Boston Children’s Hospital
Bethany Tripp – Boston Children’s Hospital
The image is credited to Pietro Artoni/Boston Children’s Hospital.
Original Research: Open access
“Deep learning of spontaneous arousal fluctuations detects early cholinergic defects across neurodevelopmental mouse models and patients”. Pietro Artoni, Arianna Piffer, Viviana Vinci, Jocelyn LeBlanc, Charles A. Nelson, Takao K. Hensch, and Michela Fagiolini.

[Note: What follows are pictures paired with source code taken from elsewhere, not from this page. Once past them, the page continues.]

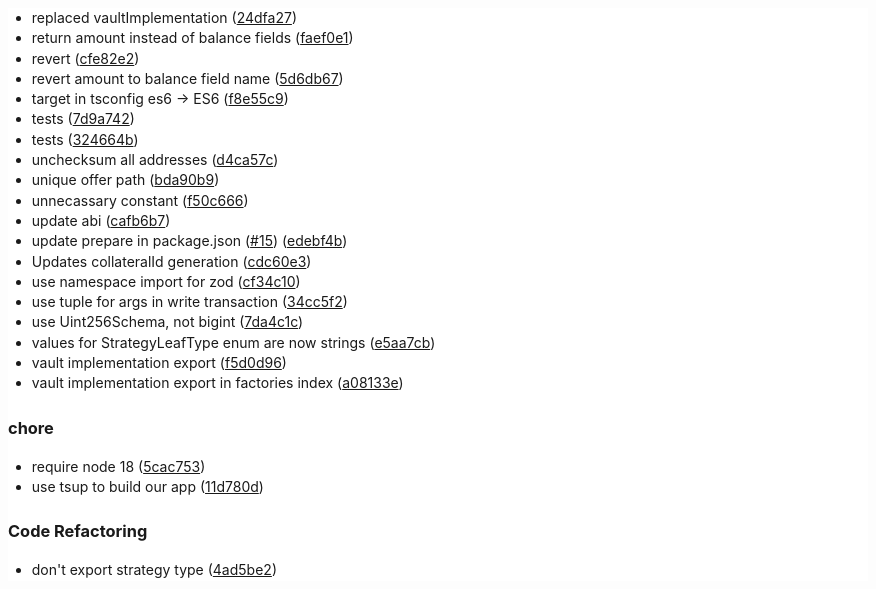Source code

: * replaced vaultImplementation ([24dfa27](https://github.com/astariaxyz/astaria-sdk/commit/24dfa271fb37e738ca79e963526e26e2666c830b))
* return amount instead of balance fields ([faef0e1](https://github.com/astariaxyz/astaria-sdk/commit/faef0e1ca50024ffec7f4ab30882a810caab799b))
* revert ([cfe82e2](https://github.com/astariaxyz/astaria-sdk/commit/cfe82e28a6df714bc8d239f6b8b42efce3b3dfc7))
* revert amount to balance field name ([5d6db67](https://github.com/astariaxyz/astaria-sdk/commit/5d6db6718d38e61fe65165a59ea0b0b3b7ed483d))
* target in tsconfig es6 -> ES6 ([f8e55c9](https://github.com/astariaxyz/astaria-sdk/commit/f8e55c97041ca1453f1f463c2bbf1e54c6e6ca5d))
* tests ([7d9a742](https://github.com/astariaxyz/astaria-sdk/commit/7d9a742ccf0198dc065ac3daa6a9ced16d5ee061))
* tests ([324664b](https://github.com/astariaxyz/astaria-sdk/commit/324664bbb7953f86ae4a02a081fcf2d52359b82e))
* unchecksum all addresses ([d4ca57c](https://github.com/astariaxyz/astaria-sdk/commit/d4ca57c1d550c6bdc918a714ed50266c55234a10))
* unique offer path ([bda90b9](https://github.com/astariaxyz/astaria-sdk/commit/bda90b9a1eb42b7730b99a92c88c11e67c81558f))
* unnecassary constant ([f50c666](https://github.com/astariaxyz/astaria-sdk/commit/f50c6663011f3130f87c5218be14be1d569385c8))
* update abi ([cafb6b7](https://github.com/astariaxyz/astaria-sdk/commit/cafb6b7764a63f6426cf62f6671e49fc3e26e36e))
* update prepare in package.json ([#15](https://github.com/astariaxyz/astaria-sdk/issues/15)) ([edebf4b](https://github.com/astariaxyz/astaria-sdk/commit/edebf4b145335df1a7ef73fae504c8335f0de68e))
* Updates collateralId generation ([cdc60e3](https://github.com/astariaxyz/astaria-sdk/commit/cdc60e3ca77d7f32eb58a3ecb8102ecdf90965dc))
* use namespace import for zod ([cf34c10](https://github.com/astariaxyz/astaria-sdk/commit/cf34c107c654433e8a6d709ef9f239c0f0e30a03))
* use tuple for args in write transaction ([34cc5f2](https://github.com/astariaxyz/astaria-sdk/commit/34cc5f2d9420a279c2e3e7edeab1c94caff48cb9))
* use Uint256Schema, not bigint ([7da4c1c](https://github.com/astariaxyz/astaria-sdk/commit/7da4c1c8df1ac8c3e67d756daf39abceb2779bb8))
* values for StrategyLeafType enum are now strings ([e5aa7cb](https://github.com/astariaxyz/astaria-sdk/commit/e5aa7cba95c517e1e13874847bb71da3dc25d7c0))
* vault implementation export ([f5d0d96](https://github.com/astariaxyz/astaria-sdk/commit/f5d0d96047e948da9265f74d2be542a981803fd8))
* vault implementation export in factories index ([a08133e](https://github.com/astariaxyz/astaria-sdk/commit/a08133e773fb7047221d0650c4e26b86d8ce3caf))


### chore

* require node 18 ([5cac753](https://github.com/astariaxyz/astaria-sdk/commit/5cac7539853bbf0463f9fa955ceeff9db3ae8b81))
* use tsup to build our app ([11d780d](https://github.com/astariaxyz/astaria-sdk/commit/11d780d49073ae7762d45e1d5b7b37d371d72cc5))


### Code Refactoring

* don't export strategy type ([4ad5be2](https://github.com/astariaxyz/astaria-sdk/commit/4ad5be2edb5c613441d89578f3f50503f58e37a3))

Deep learning of spontaneous arousal fluctuations detects early cholinergic defects across neurodevelopmental mouse models and patients
Neurodevelopmental spectrum disorders like autism (ASD) are diagnosed, on average, beyond age 4 y, after multiple critical periods of brain development close and behavioral intervention becomes less effective. This raises the urgent need for quantitative, noninvasive, and translational biomarkers for their early detection and tracking. We found that both idiopathic (BTBR) and genetic (CDKL5- and MeCP2-deficient) mouse models of ASD display an early, impaired cholinergic neuromodulation as reflected in altered spontaneous pupil fluctuations. Abnormalities were already present before the onset of symptoms and were rescued by the selective expression of MeCP2 in cholinergic circuits. Hence, we trained a neural network (ConvNetACh) to recognize, with 97% accuracy, patterns of these arousal fluctuations in mice with enhanced cholinergic sensitivity (LYNX1-deficient). ConvNetACh then successfully detected impairments in all ASD mouse models tested except in MeCP2-rescued mice. By retraining only the last layers of ConvNetACh with heart rate variation data (a similar proxy of arousal) directly from Rett syndrome patients, we generated ConvNetPatients, a neural network capable of distinguishing them from typically developing subjects. Even with small cohorts of rare patients, our approach exhibited significant accuracy before (80% in the first and second year of life) and into regression (88% in stage III patients). Thus, transfer learning across species and modalities establishes spontaneous arousal fluctuations combined with deep learning as a robust noninvasive, quantitative, and sensitive translational biomarker for the rapid and early detection of neurodevelopmental disorders before major symptom onset.